GIVEN INSTRUCTION — How many lines of the data below contain the string "COPY"? Reply with the number only.
------ RAW RECORDS
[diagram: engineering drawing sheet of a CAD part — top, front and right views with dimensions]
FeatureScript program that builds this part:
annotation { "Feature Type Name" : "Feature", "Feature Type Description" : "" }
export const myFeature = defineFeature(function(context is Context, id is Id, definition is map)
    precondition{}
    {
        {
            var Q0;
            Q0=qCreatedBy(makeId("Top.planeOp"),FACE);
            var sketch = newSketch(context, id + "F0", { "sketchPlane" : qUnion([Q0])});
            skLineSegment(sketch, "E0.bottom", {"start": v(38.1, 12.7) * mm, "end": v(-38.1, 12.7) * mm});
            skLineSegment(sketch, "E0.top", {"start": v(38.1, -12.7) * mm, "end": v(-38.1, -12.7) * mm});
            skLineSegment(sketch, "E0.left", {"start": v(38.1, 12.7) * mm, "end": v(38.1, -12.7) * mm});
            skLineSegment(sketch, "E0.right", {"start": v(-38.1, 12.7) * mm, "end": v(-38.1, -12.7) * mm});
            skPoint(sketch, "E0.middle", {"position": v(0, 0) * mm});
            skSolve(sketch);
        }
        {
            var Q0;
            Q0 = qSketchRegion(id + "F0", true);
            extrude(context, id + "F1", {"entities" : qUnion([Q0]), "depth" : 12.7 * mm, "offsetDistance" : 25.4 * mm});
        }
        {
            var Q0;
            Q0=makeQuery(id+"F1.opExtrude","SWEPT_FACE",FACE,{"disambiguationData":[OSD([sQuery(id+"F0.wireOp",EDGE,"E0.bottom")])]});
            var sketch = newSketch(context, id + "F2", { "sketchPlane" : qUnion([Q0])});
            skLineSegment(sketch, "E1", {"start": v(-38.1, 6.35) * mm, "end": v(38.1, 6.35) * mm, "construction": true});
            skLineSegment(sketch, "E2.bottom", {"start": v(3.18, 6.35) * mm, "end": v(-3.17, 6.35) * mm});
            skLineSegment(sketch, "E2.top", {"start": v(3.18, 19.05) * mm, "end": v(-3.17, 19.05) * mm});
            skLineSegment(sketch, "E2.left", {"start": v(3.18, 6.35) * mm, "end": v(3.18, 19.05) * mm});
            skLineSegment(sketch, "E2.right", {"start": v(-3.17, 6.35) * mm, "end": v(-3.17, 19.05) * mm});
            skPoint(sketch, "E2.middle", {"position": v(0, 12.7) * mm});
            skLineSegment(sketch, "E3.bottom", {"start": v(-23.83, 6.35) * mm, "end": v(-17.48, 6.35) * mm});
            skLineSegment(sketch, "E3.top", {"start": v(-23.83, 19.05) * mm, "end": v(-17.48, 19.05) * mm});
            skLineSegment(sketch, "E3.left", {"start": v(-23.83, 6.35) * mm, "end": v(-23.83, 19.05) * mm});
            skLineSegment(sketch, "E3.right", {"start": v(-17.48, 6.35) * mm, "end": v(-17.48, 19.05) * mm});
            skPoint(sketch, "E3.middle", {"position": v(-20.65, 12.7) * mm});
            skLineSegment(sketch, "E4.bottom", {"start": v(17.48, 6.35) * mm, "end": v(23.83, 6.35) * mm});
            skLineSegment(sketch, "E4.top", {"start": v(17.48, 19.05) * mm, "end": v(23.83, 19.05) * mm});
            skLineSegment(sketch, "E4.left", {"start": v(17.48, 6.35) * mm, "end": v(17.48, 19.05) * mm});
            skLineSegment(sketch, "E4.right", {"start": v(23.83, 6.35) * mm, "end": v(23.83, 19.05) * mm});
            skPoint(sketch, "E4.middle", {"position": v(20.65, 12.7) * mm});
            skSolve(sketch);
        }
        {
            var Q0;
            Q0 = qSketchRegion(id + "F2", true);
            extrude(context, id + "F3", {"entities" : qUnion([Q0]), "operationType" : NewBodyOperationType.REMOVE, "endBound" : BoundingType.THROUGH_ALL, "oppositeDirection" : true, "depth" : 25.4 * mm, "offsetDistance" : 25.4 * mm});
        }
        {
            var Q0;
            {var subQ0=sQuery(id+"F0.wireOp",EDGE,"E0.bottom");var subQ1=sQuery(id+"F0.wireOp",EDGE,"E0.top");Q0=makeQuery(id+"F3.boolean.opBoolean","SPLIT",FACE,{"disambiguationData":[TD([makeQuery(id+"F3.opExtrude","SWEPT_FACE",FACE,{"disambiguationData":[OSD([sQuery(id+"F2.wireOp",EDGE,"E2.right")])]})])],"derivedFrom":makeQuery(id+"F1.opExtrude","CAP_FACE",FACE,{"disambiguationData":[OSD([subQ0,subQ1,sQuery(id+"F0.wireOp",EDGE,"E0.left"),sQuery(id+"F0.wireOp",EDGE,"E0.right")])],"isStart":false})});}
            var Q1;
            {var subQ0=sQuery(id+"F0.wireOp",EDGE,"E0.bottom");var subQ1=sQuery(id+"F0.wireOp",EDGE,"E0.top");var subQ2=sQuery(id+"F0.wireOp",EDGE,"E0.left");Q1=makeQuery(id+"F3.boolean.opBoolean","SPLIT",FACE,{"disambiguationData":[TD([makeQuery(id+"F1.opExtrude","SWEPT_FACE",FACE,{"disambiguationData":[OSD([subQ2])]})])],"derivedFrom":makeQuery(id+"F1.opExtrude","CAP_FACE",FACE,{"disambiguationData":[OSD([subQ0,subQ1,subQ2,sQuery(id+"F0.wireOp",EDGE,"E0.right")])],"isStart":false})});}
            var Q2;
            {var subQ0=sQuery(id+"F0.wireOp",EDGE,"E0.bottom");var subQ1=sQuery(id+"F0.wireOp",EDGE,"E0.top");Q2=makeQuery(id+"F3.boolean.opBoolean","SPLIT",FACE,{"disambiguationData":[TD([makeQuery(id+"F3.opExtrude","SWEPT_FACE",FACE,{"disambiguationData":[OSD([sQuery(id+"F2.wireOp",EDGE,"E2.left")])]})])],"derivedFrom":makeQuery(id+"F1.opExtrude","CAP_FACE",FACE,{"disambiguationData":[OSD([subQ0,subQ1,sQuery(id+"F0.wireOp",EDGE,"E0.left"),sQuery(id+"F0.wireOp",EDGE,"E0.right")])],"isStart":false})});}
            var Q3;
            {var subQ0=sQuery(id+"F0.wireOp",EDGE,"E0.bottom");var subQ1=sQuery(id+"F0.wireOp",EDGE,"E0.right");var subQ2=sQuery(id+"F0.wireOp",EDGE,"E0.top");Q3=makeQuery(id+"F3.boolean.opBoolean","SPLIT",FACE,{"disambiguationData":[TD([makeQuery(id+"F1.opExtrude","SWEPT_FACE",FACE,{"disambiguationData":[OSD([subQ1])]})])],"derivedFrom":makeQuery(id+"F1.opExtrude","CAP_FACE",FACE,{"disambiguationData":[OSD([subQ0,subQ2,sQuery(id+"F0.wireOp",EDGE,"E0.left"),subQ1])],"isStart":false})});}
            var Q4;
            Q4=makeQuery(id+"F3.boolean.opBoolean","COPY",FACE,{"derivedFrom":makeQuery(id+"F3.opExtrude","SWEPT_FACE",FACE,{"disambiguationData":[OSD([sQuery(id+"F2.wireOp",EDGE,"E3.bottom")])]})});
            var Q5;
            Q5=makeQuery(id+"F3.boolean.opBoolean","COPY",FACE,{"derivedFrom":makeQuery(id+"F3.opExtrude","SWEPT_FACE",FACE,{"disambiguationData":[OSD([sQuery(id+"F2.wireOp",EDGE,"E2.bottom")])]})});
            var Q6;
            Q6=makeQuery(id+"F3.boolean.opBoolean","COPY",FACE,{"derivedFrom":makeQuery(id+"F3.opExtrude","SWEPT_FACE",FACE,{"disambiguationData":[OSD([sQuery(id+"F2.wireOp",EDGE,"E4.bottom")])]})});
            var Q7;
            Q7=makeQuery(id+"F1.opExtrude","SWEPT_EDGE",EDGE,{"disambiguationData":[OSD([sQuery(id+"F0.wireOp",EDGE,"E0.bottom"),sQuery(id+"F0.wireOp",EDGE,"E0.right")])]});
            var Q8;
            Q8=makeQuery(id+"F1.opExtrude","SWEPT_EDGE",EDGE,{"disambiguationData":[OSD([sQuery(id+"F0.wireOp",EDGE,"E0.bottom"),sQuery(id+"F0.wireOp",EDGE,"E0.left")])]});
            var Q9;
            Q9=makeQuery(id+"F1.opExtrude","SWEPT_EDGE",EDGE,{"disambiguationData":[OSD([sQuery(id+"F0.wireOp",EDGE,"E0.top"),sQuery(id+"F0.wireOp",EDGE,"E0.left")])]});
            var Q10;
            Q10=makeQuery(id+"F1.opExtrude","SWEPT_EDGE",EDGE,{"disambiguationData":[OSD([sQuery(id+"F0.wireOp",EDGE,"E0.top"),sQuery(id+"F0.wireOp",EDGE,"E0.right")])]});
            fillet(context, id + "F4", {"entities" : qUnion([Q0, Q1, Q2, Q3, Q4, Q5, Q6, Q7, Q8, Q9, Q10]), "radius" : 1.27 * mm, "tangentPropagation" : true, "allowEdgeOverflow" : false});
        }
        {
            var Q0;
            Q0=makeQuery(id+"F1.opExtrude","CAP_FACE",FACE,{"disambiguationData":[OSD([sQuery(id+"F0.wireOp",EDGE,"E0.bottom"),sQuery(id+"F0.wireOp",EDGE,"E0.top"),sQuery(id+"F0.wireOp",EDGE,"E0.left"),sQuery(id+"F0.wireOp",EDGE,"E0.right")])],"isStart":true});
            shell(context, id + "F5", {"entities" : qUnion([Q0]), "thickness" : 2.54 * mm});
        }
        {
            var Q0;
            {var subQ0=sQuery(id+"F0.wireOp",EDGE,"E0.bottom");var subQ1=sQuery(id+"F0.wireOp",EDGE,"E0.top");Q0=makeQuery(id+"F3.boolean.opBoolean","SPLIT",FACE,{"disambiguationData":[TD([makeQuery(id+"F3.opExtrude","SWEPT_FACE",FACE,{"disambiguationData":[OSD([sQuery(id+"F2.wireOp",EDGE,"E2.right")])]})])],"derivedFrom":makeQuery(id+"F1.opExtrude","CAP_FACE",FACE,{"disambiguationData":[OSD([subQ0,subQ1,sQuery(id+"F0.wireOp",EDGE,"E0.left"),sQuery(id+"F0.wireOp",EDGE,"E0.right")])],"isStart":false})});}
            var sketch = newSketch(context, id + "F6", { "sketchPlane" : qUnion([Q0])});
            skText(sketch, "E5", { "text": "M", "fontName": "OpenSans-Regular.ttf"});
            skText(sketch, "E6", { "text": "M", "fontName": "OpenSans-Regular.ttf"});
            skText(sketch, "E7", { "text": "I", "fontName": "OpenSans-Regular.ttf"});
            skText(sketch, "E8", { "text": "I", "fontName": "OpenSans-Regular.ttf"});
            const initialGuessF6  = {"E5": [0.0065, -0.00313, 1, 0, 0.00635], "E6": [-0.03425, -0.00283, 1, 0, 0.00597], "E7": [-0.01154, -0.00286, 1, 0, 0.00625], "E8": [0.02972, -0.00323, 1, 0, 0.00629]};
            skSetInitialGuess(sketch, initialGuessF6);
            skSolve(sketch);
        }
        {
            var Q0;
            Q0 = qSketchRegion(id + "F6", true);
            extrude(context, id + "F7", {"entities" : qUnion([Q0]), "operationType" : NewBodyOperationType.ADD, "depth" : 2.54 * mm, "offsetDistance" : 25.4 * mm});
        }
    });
------------
OUTPUT FOR THIS TASK — 3